[[ Dataset content open ]]
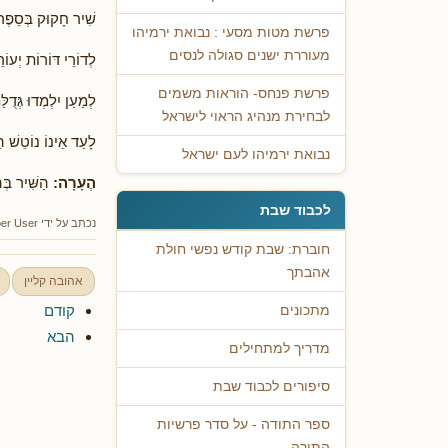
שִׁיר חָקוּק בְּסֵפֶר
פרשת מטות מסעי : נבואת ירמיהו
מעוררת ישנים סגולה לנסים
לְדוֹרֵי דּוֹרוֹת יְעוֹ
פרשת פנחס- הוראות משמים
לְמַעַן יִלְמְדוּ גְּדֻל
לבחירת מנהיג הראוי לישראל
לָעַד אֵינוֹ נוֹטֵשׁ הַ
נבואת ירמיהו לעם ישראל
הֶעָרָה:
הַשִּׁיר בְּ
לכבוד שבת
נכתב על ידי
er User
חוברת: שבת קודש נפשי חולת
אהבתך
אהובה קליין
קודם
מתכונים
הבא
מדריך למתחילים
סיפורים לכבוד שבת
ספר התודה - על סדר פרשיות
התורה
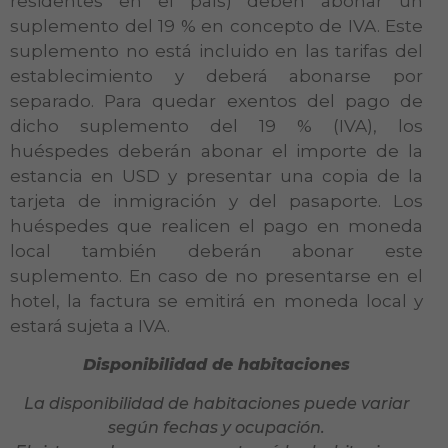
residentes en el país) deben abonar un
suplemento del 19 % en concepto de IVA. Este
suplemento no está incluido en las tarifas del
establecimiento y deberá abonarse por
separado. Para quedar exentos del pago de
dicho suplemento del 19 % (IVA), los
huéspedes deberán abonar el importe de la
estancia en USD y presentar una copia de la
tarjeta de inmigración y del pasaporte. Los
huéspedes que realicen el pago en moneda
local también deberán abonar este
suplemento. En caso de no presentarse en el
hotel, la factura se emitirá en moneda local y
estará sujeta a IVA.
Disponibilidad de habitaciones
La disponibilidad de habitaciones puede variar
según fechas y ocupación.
[[ Dataset content closed ]]
[[ Dataset content open ]]
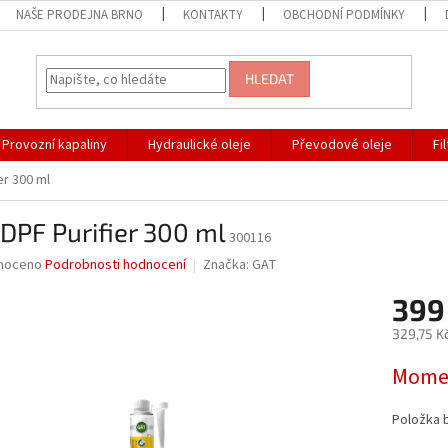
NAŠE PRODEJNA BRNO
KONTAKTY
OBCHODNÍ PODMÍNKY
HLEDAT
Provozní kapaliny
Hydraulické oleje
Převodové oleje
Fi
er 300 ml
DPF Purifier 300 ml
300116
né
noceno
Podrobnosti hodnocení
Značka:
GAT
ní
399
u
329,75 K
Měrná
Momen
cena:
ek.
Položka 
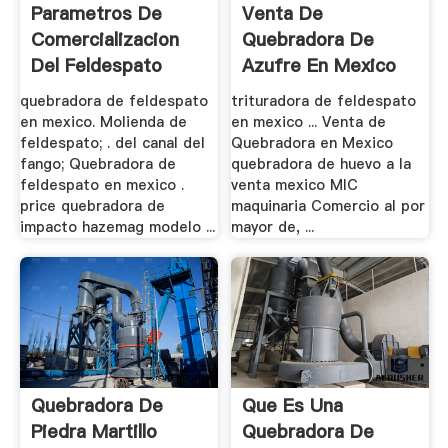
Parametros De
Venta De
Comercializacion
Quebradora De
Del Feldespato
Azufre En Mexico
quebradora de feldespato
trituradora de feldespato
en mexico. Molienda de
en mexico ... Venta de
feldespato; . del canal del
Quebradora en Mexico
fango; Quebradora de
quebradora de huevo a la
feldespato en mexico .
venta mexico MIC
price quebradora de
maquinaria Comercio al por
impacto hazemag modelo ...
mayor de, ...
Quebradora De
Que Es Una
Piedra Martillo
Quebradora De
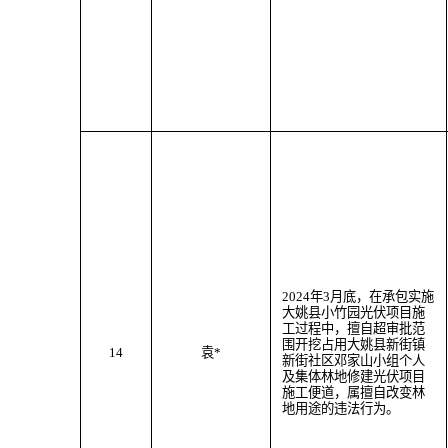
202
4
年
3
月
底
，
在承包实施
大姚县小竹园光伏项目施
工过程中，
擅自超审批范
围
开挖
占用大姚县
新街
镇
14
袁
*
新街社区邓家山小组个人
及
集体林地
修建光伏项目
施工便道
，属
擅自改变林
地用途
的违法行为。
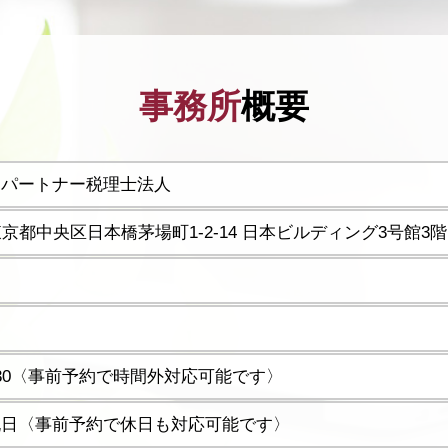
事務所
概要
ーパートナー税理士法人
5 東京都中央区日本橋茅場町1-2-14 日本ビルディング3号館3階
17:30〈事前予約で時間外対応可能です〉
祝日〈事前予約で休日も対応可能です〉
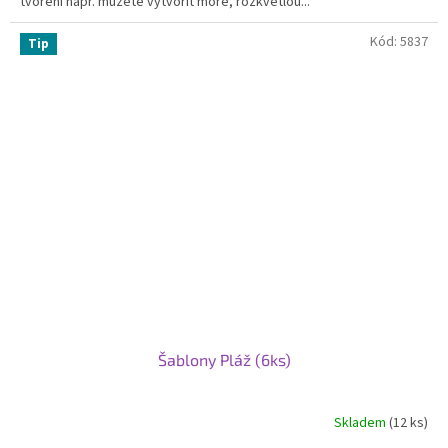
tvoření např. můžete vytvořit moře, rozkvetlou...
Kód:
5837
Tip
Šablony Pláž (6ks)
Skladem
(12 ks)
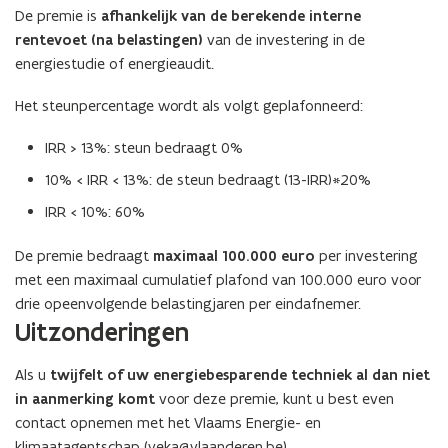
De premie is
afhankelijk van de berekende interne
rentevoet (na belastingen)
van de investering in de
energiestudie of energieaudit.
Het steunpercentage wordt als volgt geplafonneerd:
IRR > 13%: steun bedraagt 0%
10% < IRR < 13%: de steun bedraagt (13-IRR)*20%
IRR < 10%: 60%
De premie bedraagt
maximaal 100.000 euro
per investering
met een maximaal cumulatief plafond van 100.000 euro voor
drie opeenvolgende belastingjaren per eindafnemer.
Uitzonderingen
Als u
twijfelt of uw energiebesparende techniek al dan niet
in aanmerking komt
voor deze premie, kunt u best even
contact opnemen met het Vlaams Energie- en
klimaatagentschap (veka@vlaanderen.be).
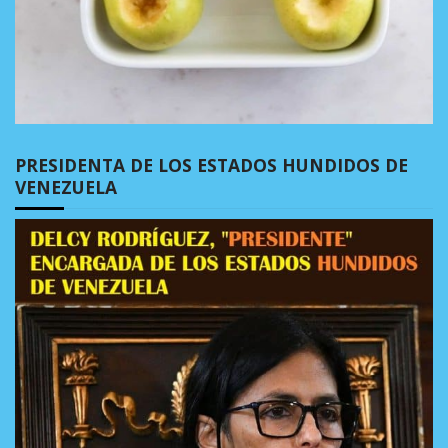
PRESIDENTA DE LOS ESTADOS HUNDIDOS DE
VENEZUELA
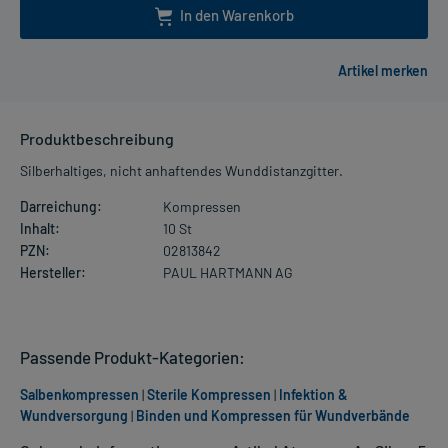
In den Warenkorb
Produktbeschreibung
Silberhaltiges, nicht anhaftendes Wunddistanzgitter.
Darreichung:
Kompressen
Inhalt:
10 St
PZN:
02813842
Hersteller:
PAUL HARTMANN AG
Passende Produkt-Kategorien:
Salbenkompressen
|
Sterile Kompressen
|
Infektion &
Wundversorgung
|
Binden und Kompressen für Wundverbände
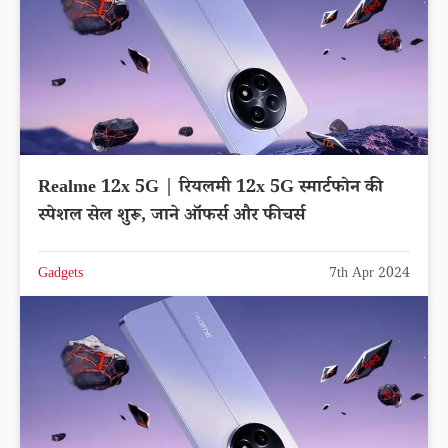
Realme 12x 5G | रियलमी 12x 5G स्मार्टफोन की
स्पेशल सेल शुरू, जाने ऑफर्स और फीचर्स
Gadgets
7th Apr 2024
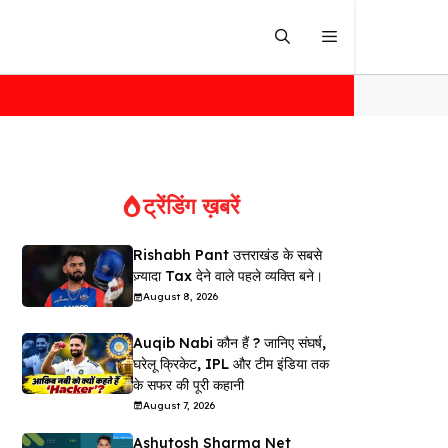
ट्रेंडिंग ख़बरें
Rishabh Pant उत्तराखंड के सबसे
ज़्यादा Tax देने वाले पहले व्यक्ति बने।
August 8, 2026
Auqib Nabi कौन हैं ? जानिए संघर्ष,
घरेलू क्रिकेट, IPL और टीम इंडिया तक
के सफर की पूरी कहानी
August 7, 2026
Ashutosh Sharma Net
[[ Dataset content closed ]]
| What the task requires |
Look through the data above and report every line in which "local" appears.

| Finished task |
local también deberán abonar este
hotel, la factura se emitirá en moneda local y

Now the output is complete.